TASK TO CARRY OUT -> Your job is to copy the lines from the material that include "hpglpendiameter".

━━━━━━━━━━━━━━━━

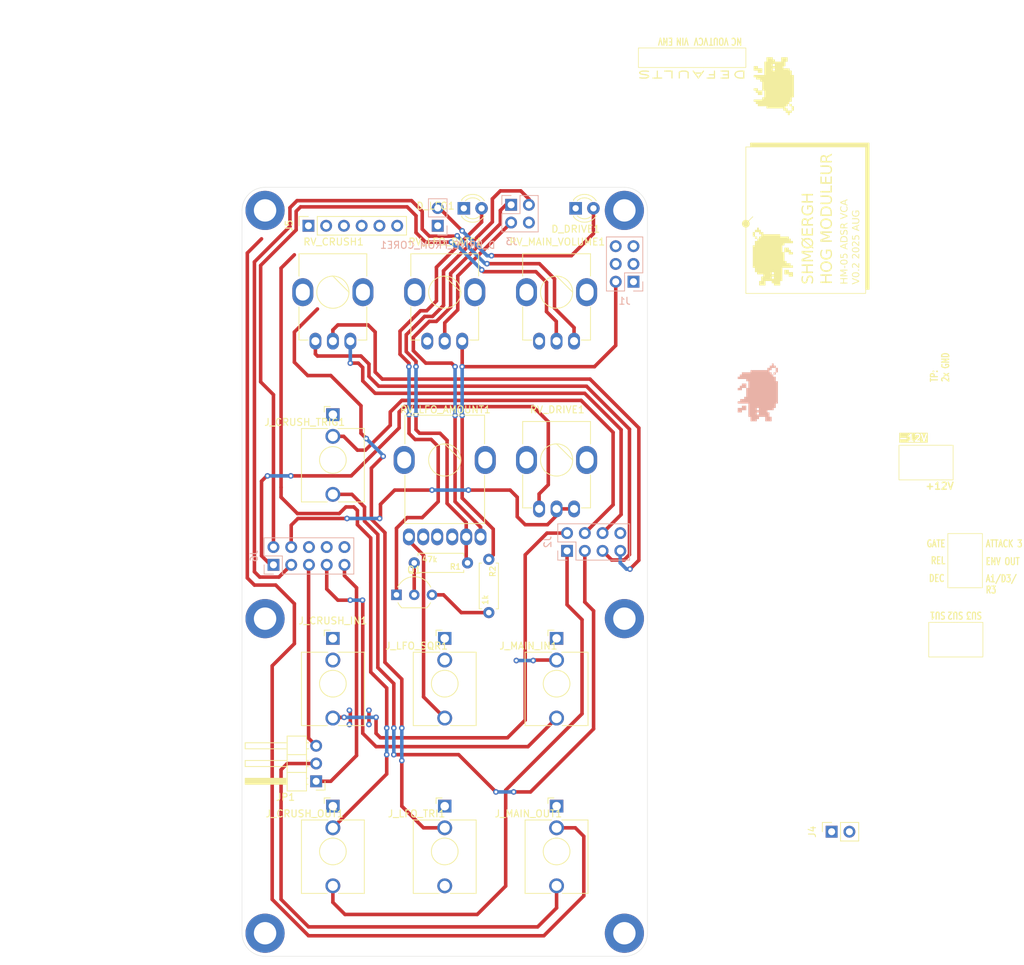
<source format=kicad_pcb>
(kicad_pcb
	(version 20241229)
	(generator "pcbnew")
	(generator_version "9.0")
	(general
		(thickness 1.6062)
		(legacy_teardrops no)
	)
	(paper "A4")
	(layers
		(0 "F.Cu" signal)
		(4 "In1.Cu" power "GND1")
		(6 "In2.Cu" power "GND2")
		(2 "B.Cu" signal)
		(9 "F.Adhes" user "F.Adhesive")
		(11 "B.Adhes" user "B.Adhesive")
		(13 "F.Paste" user)
		(15 "B.Paste" user)
		(5 "F.SilkS" user "F.Silkscreen")
		(7 "B.SilkS" user "B.Silkscreen")
		(1 "F.Mask" user)
		(3 "B.Mask" user)
		(17 "Dwgs.User" user "User.Drawings")
		(19 "Cmts.User" user "User.Comments")
		(21 "Eco1.User" user "User.Eco1")
		(23 "Eco2.User" user "User.Eco2")
		(25 "Edge.Cuts" user)
		(27 "Margin" user)
		(31 "F.CrtYd" user "F.Courtyard")
		(29 "B.CrtYd" user "B.Courtyard")
		(35 "F.Fab" user)
		(33 "B.Fab" user)
		(39 "User.1" user)
		(41 "User.2" user)
		(43 "User.3" user)
		(45 "User.4" user)
		(47 "User.5" user)
		(49 "User.6" user)
		(51 "User.7" user)
		(53 "User.8" user)
		(55 "User.9" user)
	)
	(setup
		(stackup
			(layer "F.SilkS"
				(type "Top Silk Screen")
			)
			(layer "F.Paste"
				(type "Top Solder Paste")
			)
			(layer "F.Mask"
				(type "Top Solder Mask")
				(thickness 0.01)
			)
			(layer "F.Cu"
				(type "copper")
				(thickness 0.035)
			)
			(layer "dielectric 1"
				(type "prepreg")
				(thickness 0.2104)
				(material "FR4")
				(epsilon_r 4.5)
				(loss_tangent 0.02)
			)
			(layer "In1.Cu"
				(type "copper")
				(thickness 0.0152)
			)
			(layer "dielectric 2"
				(type "core")
				(thickness 1.065)
				(material "FR4")
				(epsilon_r 4.5)
				(loss_tangent 0.02)
			)
			(layer "In2.Cu"
				(type "copper")
				(thickness 0.0152)
			)
			(layer "dielectric 3"
				(type "prepreg")
				(thickness 0.2104)
				(material "FR4")
				(epsilon_r 4.5)
				(loss_tangent 0.02)
			)
			(layer "B.Cu"
				(type "copper")
				(thickness 0.035)
			)
			(layer "B.Mask"
				(type "Bottom Solder Mask")
				(thickness 0.01)
			)
			(layer "B.Paste"
				(type "Bottom Solder Paste")
			)
			(layer "B.SilkS"
				(type "Bottom Silk Screen")
			)
			(copper_finish "None")
			(dielectric_constraints no)
		)
		(pad_to_mask_clearance 0)
		(allow_soldermask_bridges_in_footprints no)
		(tenting front back)
		(grid_origin 124 44)
		(pcbplotparams
			(layerselection 0x00000000_00000000_55555555_5755f5ff)
			(plot_on_all_layers_selection 0x00000000_00000000_00000000_00000000)
			(disableapertmacros no)
			(usegerberextensions no)
			(usegerberattributes yes)
			(usegerberadvancedattributes yes)
			(creategerberjobfile yes)
			(dashed_line_dash_ratio 12.000000)
			(dashed_line_gap_ratio 3.000000)
			(svgprecision 4)
			(plotframeref no)
			(mode 1)
			(useauxorigin no)
			(hpglpennumber 1)
			(hpglpenspeed 20)
			(hpglpendiameter 15.000000)
			(pdf_front_fp_property_popups yes)
			(pdf_back_fp_property_popups yes)
			(pdf_metadata yes)
			(pdf_single_document no)
			(dxfpolygonmode yes)
			(dxfimperialunits yes)
			(dxfusepcbnewfont yes)
			(psnegative no)
			(psa4output no)
			(plot_black_and_white yes)
			(sketchpadsonfab no)
			(plotpadnumbers no)
			(hidednponfab no)
			(sketchdnponfab yes)
			(crossoutdnponfab yes)
			(subtractmaskfromsilk no)
			(outputformat 4)
			(mirror no)
			(drillshape 2)
			(scaleselection 1)
			(outputdirectory "plot/")
		)
	)
	(net 0 "")
	(net 1 "DRIVE_LED_P")
	(net 2 "+12V")
	(net 3 "GND")
	(net 4 "-12V")
	(net 5 "Net-(D_LFO1-A)")
	(net 6 "RV_CRUSH_2")
	(net 7 "RV_CRUSH_1")
	(net 8 "CRUSH_OUT")
	(net 9 "CRUSH_IN")
	(net 10 "CRUSH_TRIG_DEFAULT")
	(net 11 "unconnected-(J2-Pin_8-Pad8)")
	(net 12 "CRUSH_TRIG")
	(net 13 "RV_CRUSH_3")
	(net 14 "LFO_TRI")
	(net 15 "LFO_SQR")
	(net 16 "LFO_RATE")
	(net 17 "unconnected-(J3-Pin_4-Pad4)")
	(net 18 "OUTPUT_OUT_DEFAULT")
	(net 19 "CRUSH_IN_DEFAULT")
	(net 20 "CRUSH_OUT_DEFAULT")
	(net 21 "LFO_SQR_DEFAULT")
	(net 22 "LFO_TRI_DEFAULT")
	(net 23 "OUTPUT_IN_DEFAULT")
	(net 24 "OUTPUT_LINE_OUT")
	(net 25 "OUTPUT_IN")
	(net 26 "OUTPUT_DRIVE_3")
	(net 27 "OUTPUT_DRIVE_1")
	(net 28 "OUTPUT_VOL_3")
	(net 29 "unconnected-(J6-Pin_8-Pad8)")
	(net 30 "OUTPUT_PHONES_OUT")
	(net 31 "OUTPUT_VOL_2")
	(net 32 "unconnected-(J6-Pin_6-Pad6)")
	(net 33 "unconnected-(J6-Pin_10-Pad10)")
	(net 34 "OUTPUT_OUT")
	(net 35 "Net-(J_LFO_SQR1-PadT)")
	(net 36 "Net-(J_LFO_TRI1-PadT)")
	(net 37 "Net-(Q1-B)")
	(net 38 "Net-(Q1-C)")
	(net 39 "unconnected-(D_DRIVE_FROM_CORE1-K-Pad1)")
	(footprint "Shmoergh_Custom_Footprints:Jack_3.5mm_QingPu_WQP-PJ398SM_Vertical_CircularHoles" (layer "F.Cu") (at 153 139))
	(footprint "MountingHole:MountingHole_3.2mm_M3_DIN965_Pad" (layer "F.Cu") (at 178.7 105.7))
	(footprint "Shmoergh_Custom_Footprints:Potentiometer_Bourns_Single-PTV09A" (layer "F.Cu") (at 153 59))
	(footprint "Package_TO_SOT_THT:TO-92_Inline_Wide" (layer "F.Cu") (at 146.098 102.293))
	(footprint "Shmoergh_Custom_Footprints:Jack_3.5mm_QingPu_WQP-PJ398SM_Vertical_CircularHoles" (layer "F.Cu") (at 137 139))
	(footprint "LED_THT:LED_D3.0mm" (layer "F.Cu") (at 171.73 47))
	(footprint "Connector_PinSocket_2.54mm:PinSocket_1x06_P2.54mm_Vertical" (layer "F.Cu") (at 133.5 49.5 90))
	(footprint "Shmoergh_Logo:Gyeszno" (layer "F.Cu") (at 199.946 53.906 90))
	(footprint "Shmoergh_Custom_Footprints:Potentiometer_Bourns_Single-PTV09A" (layer "F.Cu") (at 137 59))
	(footprint "Shmoergh_Custom_Footprints:Potentiometer_Bourns_Single-PTV09A" (layer "F.Cu") (at 169 59))
	(footprint "MountingHole:MountingHole_3.2mm_M3_DIN965_Pad" (layer "F.Cu") (at 178.7 47.3))
	(footprint "Shmoergh_Custom_Footprints:Potentiometer_Bourns_Dual-PTV112-4" (layer "F.Cu") (at 153 83))
	(footprint "MountingHole:MountingHole_3.2mm_M3_DIN965_Pad" (layer "F.Cu") (at 178.7 150.7))
	(footprint "Shmoergh_Custom_Footprints:Potentiometer_Bourns_Single-PTV09A" (layer "F.Cu") (at 169 83))
	(footprint "Shmoergh_Custom_Footprints:Jack_3.5mm_QingPu_WQP-PJ398SM_Vertical_CircularHoles" (layer "F.Cu") (at 169 139))
	(footprint "Connector_PinHeader_2.54mm:PinHeader_1x03_P2.54mm_Horizontal" (layer "F.Cu") (at 134.608 128.963 180))
	(footprint "MountingHole:MountingHole_3.2mm_M3_DIN965_Pad" (layer "F.Cu") (at 127.3 47.3))
	(footprint "MountingHole:MountingHole_3.2mm_M3_DIN965_Pad" (layer "F.Cu") (at 127.3 150.7))
	(footprint "Shmoergh_Custom_Footprints:R_Axial_DIN0207_L6.3mm_D2.5mm_P7.62mm_Horizontal" (layer "F.Cu") (at 159.306 97.213 -90))
	(footprint "Shmoergh_Custom_Footprints:Jack_3.5mm_QingPu_WQP-PJ398SM_Vertical_CircularHoles" (layer "F.Cu") (at 137 115))
	(footprint "Shmoergh_Logo:Gyeszno" (layer "F.Cu") (at 200.073 29.522 -90))
	(footprint "LED_THT:LED_D3.0mm" (layer "F.Cu") (at 155.73 47))
	(footprint "Connector_PinSocket_2.54mm:PinSocket_1x02_P2.54mm_Vertical" (layer "F.Cu") (at 208.348 136.177 90))
	(footprint "Shmoergh_Custom_Footprints:Jack_3.5mm_QingPu_WQP-PJ398SM_Vertical_CircularHoles" (layer "F.Cu") (at 137 83))
	(footprint "Shmoergh_Custom_Footprints:R_Axial_DIN0207_L6.3mm_D2.5mm_P7.62mm_Horizontal" (layer "F.Cu") (at 156.258 97.721 180))
	(footprint "MountingHole:MountingHole_3.2mm_M3_DIN965_Pad" (layer "F.Cu") (at 127.3 105.7))
	(footprint "Shmoergh_Custom_Footprints:Jack_3.5mm_QingPu_WQP-PJ398SM_Vertical_CircularHoles" (layer "F.Cu") (at 169 115))
	(footprint "Shmoergh_Custom_Footprints:Jack_3.5mm_QingPu_WQP-PJ398SM_Vertical_CircularHoles" (layer "F.Cu") (at 153 115))
	(footprint "Connector_PinSocket_2.54mm:PinSocket_1x02_P2.54mm_Vertical" (layer "B.Cu") (at 152 49.5))
	(footprint "Connector_PinSocket_2.54mm:PinSocket_2x04_P2.54mm_Vertical" (layer "B.Cu") (at 170.5 96 -90))
	(footprint "Connector_PinSocket_2.54mm:PinSocket_2x05_P2.54mm_Vertical" (layer "B.Cu") (at 128.5 98 -90))
	(footprint "Shmoergh_Logo:Gyeszno"
		(locked yes)
		(layer "B.Cu")
		(uuid "a329dd76-a130-4382-bef2-fd3bb37d5814")
		(at 197.787 73.337 90)
		(property "Reference" "G***"
			(at 0 0 90)
			(layer "B.SilkS")
			(hide yes)
			(uuid "902d47ef-c3c1-
... [593254 chars truncated]
</source>
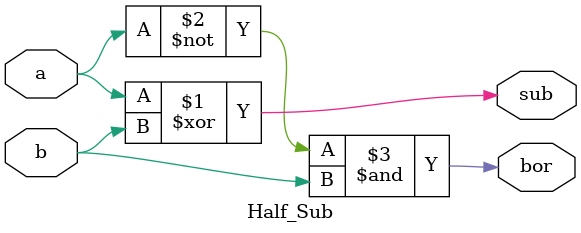
<source format=v>
`timescale 1ns / 1ps


module Half_Sub(
	input a,
	input b,
	output sub,
	output bor
    );
	 
	 assign sub=a^b;
	 assign bor=(~a)&b;


endmodule

</source>
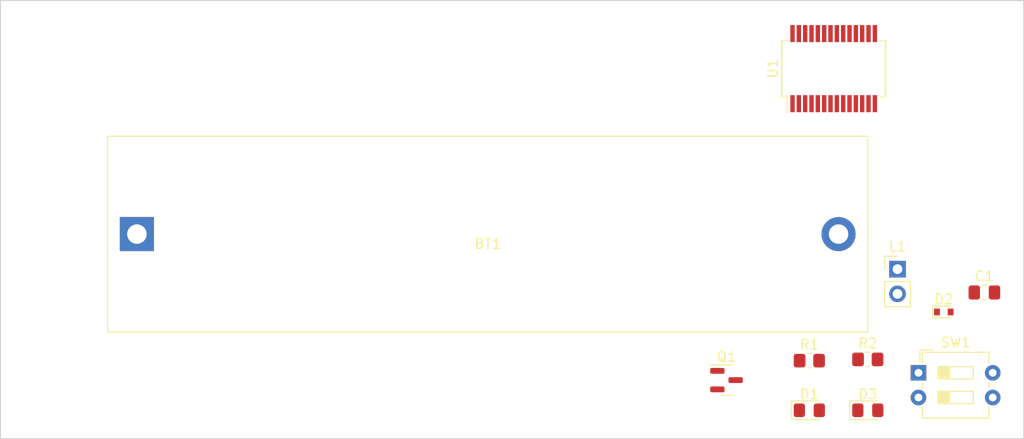
<source format=kicad_pcb>
(kicad_pcb (version 20211014) (generator pcbnew)

  (general
    (thickness 1.6)
  )

  (paper "A4")
  (layers
    (0 "F.Cu" signal)
    (31 "B.Cu" signal)
    (32 "B.Adhes" user "B.Adhesive")
    (33 "F.Adhes" user "F.Adhesive")
    (34 "B.Paste" user)
    (35 "F.Paste" user)
    (36 "B.SilkS" user "B.Silkscreen")
    (37 "F.SilkS" user "F.Silkscreen")
    (38 "B.Mask" user)
    (39 "F.Mask" user)
    (40 "Dwgs.User" user "User.Drawings")
    (41 "Cmts.User" user "User.Comments")
    (42 "Eco1.User" user "User.Eco1")
    (43 "Eco2.User" user "User.Eco2")
    (44 "Edge.Cuts" user)
    (45 "Margin" user)
    (46 "B.CrtYd" user "B.Courtyard")
    (47 "F.CrtYd" user "F.Courtyard")
    (48 "B.Fab" user)
    (49 "F.Fab" user)
    (50 "User.1" user)
    (51 "User.2" user)
    (52 "User.3" user)
    (53 "User.4" user)
    (54 "User.5" user)
    (55 "User.6" user)
    (56 "User.7" user)
    (57 "User.8" user)
    (58 "User.9" user)
  )

  (setup
    (pad_to_mask_clearance 0)
    (pcbplotparams
      (layerselection 0x00010fc_ffffffff)
      (disableapertmacros false)
      (usegerberextensions false)
      (usegerberattributes true)
      (usegerberadvancedattributes true)
      (creategerberjobfile true)
      (svguseinch false)
      (svgprecision 6)
      (excludeedgelayer true)
      (plotframeref false)
      (viasonmask false)
      (mode 1)
      (useauxorigin false)
      (hpglpennumber 1)
      (hpglpenspeed 20)
      (hpglpendiameter 15.000000)
      (dxfpolygonmode true)
      (dxfimperialunits true)
      (dxfusepcbnewfont true)
      (psnegative false)
      (psa4output false)
      (plotreference true)
      (plotvalue true)
      (plotinvisibletext false)
      (sketchpadsonfab false)
      (subtractmaskfromsilk false)
      (outputformat 1)
      (mirror false)
      (drillshape 1)
      (scaleselection 1)
      (outputdirectory "")
    )
  )

  (net 0 "")
  (net 1 "Net-(BT1-Pad1)")
  (net 2 "GND")
  (net 3 "Net-(C1-Pad2)")
  (net 4 "Net-(D1-Pad2)")
  (net 5 "Net-(D2-Pad1)")
  (net 6 "Net-(D3-Pad2)")
  (net 7 "Net-(L1-Pad1)")
  (net 8 "Net-(Q1-Pad1)")
  (net 9 "Net-(R2-Pad2)")
  (net 10 "unconnected-(SW1-Pad3)")
  (net 11 "unconnected-(U1-Pad1)")
  (net 12 "unconnected-(U1-Pad2)")
  (net 13 "unconnected-(U1-Pad3)")
  (net 14 "unconnected-(U1-Pad4)")
  (net 15 "unconnected-(U1-Pad5)")
  (net 16 "unconnected-(U1-Pad7)")
  (net 17 "unconnected-(U1-Pad8)")
  (net 18 "unconnected-(U1-Pad9)")
  (net 19 "unconnected-(U1-Pad10)")
  (net 20 "unconnected-(U1-Pad11)")
  (net 21 "unconnected-(U1-Pad12)")
  (net 22 "unconnected-(U1-Pad13)")
  (net 23 "unconnected-(U1-Pad16)")
  (net 24 "unconnected-(U1-Pad17)")
  (net 25 "unconnected-(U1-Pad18)")
  (net 26 "unconnected-(U1-Pad19)")
  (net 27 "unconnected-(U1-Pad22)")
  (net 28 "unconnected-(U1-Pad23)")
  (net 29 "unconnected-(U1-Pad24)")
  (net 30 "unconnected-(U1-Pad25)")
  (net 31 "unconnected-(U1-Pad26)")
  (net 32 "unconnected-(U1-Pad27)")
  (net 33 "unconnected-(U1-Pad28)")

  (footprint "Resistor_SMD:R_0805_2012Metric_Pad1.20x1.40mm_HandSolder" (layer "F.Cu") (at 184 91.875))

  (footprint "Diode_SMD:D_SOD-523" (layer "F.Cu") (at 191.8 87))

  (footprint "Button_Switch_THT:SW_DIP_SPSTx02_Slide_6.7x6.64mm_W7.62mm_P2.54mm_LowProfile" (layer "F.Cu") (at 189.2 93.25))

  (footprint "Resistor_SMD:R_0805_2012Metric_Pad1.20x1.40mm_HandSolder" (layer "F.Cu") (at 178 92))

  (footprint "Battery:BatteryHolder_MPD_BH-18650-PC2" (layer "F.Cu") (at 109 79))

  (footprint "Package_TO_SOT_SMD:SOT-23" (layer "F.Cu") (at 169.5 94))

  (footprint "LED_SMD:LED_0805_2012Metric_Pad1.15x1.40mm_HandSolder" (layer "F.Cu") (at 178 97.1))

  (footprint "LED_SMD:LED_0805_2012Metric_Pad1.15x1.40mm_HandSolder" (layer "F.Cu") (at 184 97.1))

  (footprint "Connector_PinHeader_2.54mm:PinHeader_1x02_P2.54mm_Vertical" (layer "F.Cu") (at 187.05 82.6))

  (footprint "Package_SO:SSOP-28_5.3x10.2mm_P0.65mm" (layer "F.Cu") (at 180.5 62 90))

  (footprint "Capacitor_SMD:C_0805_2012Metric_Pad1.18x1.45mm_HandSolder" (layer "F.Cu") (at 195.9625 85))

  (gr_rect (start 95 55) (end 200 100) (layer "Edge.Cuts") (width 0.1) (fill none) (tstamp 75e5b038-779a-4288-99a1-1609cede549f))

)

</source>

━━━━━━━━━━━━━━━━

WRITTEN ANSWER ->
			(hpglpendiameter 15.000000)
      (hpglpendiameter 15.000000)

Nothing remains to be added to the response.